In this case, we could legitimately say something like any of the following:
- The peak of run scoring in the 2000 season has been followed by a steady drop
- Teams scored 20% fewer runs in 2015 than in 2000
- Team run scoring has fallen to just over 4 runs per game from the 2000 peak of 5 runs
- Run scoring has been falling for 15 years, reversing a 30 year upward trend
How can we add a subtitle to our chart that does that?
The function Bob Rudis has created quickly and easily allows us to add a subtitle. The following code is taken from his blog post.
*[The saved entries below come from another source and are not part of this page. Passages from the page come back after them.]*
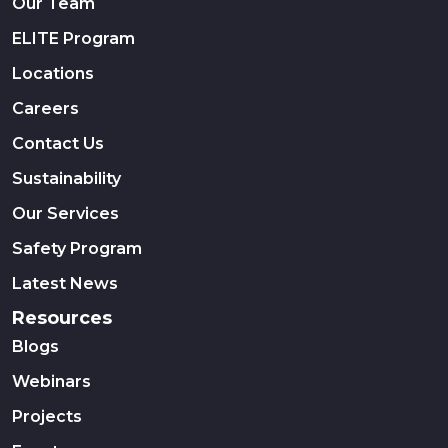
Our Team
ELITE Program
Locations
Careers
Contact Us
Sustainability
Our Services
Safety Program
Latest News
Resources
Blogs
Webinars
Projects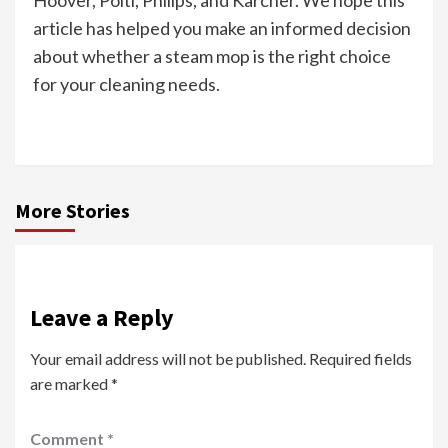
Hoover, Polti, Philips, and Kärcher. We hope this
article has helped you make an informed decision
about whether a steam mop is the right choice
for your cleaning needs.
More Stories
Leave a Reply
Your email address will not be published.
Required fields
are marked
*
Comment
*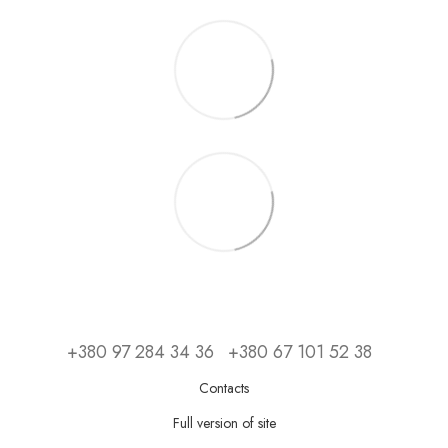
+380 97 284 34 36
+380 67 101 52 38
Contacts
Full version of site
Note that the code for this function relies on two additional packages,
grid
and gtable
. Other than the package loads, this is a straight copy/paste from Bob's blog post.library(grid)
library(gtable)
ggplot_with_subtitle <- function(gg,
label="",
fontfamily=NULL,
fontsize=10,
hjust=0, vjust=0,
bottom_margin=5.5,
newpage=is.null(vp),
vp=NULL,
...) {
if (is.null(fontfamily)) {
gpr <- gpar(fontsize=fontsize, ...)
} else {
gpr <- gpar(fontfamily=fontfamily, fontsize=fontsize, ...)
}
subtitle <- textGrob(label, x=unit(hjust, "npc"), y=unit(hjust, "npc"),
hjust=hjust, vjust=vjust,
gp=gpr)
data <- ggplot_build(gg)
gt <- ggplot_gtable(data)
gt <- gtable_add_rows(gt, grobHeight(subtitle), 2)
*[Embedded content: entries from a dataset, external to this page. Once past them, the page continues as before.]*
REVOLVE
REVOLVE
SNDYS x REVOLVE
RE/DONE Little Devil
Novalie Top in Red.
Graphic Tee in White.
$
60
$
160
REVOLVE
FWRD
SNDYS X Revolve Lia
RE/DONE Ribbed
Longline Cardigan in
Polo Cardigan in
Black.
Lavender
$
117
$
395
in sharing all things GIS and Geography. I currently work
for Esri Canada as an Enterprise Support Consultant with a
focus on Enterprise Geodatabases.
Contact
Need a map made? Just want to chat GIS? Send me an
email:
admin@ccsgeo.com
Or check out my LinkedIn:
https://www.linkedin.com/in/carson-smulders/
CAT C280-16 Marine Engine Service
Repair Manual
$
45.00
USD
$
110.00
gt <- gtable_add_grob(gt, subtitle, 3, 4, 3, 4, 8, "off", "subtitle")
gt <- gtable_add_rows(gt, grid::unit(bottom_margin, "pt"), 3)
if (newpage) grid.newpage()
if (is.null(vp)) {
grid.draw(gt)
} else {
if (is.character(vp)) seekViewport(vp) else pushViewport(vp)
grid.draw(gt)
upViewport()
}
invisible(data)
}
Adding a subtitle
- Rename the active plot object
gg
(simply because that's what Bob's code uses) - Define the text that we want to be in the subtitle
- Call the function
# set the name of the current plot object to `gg`
gg <- MLBRPGplot
# define the subtitle text
subtitle <-
"Run scoring has been falling for 15 years, reversing a 30 year upward trend"
ggplot_with_subtitle(gg, subtitle,
bottom_margin=20, lineheight=0.9)
MLB run scoring, 1901-2014 with a subtitle |
Wasn't that easy? Thanks, Bob!
And it's going to get easier; in the few days since his blog post, Bob has taken this into the
ggplot2
development environment, working on the code necessary to add this as a simple extension to the package's already extensive functionality. And Jan Schulz has chimed in, adding the ability to add a text annotation (e.g. the data source) under the plot. It's early days, but it's looking great. (See ggplot2
Pull request #1582.) Thanks, Bob and Jan!And thanks also to the rest of the
ggplot2
developers, for making those of us who use the package create good-looking and effective data visualization. Ain't open development great?The code for this post (as an R markdown file) can be found in my Bayesball github repo.
-30-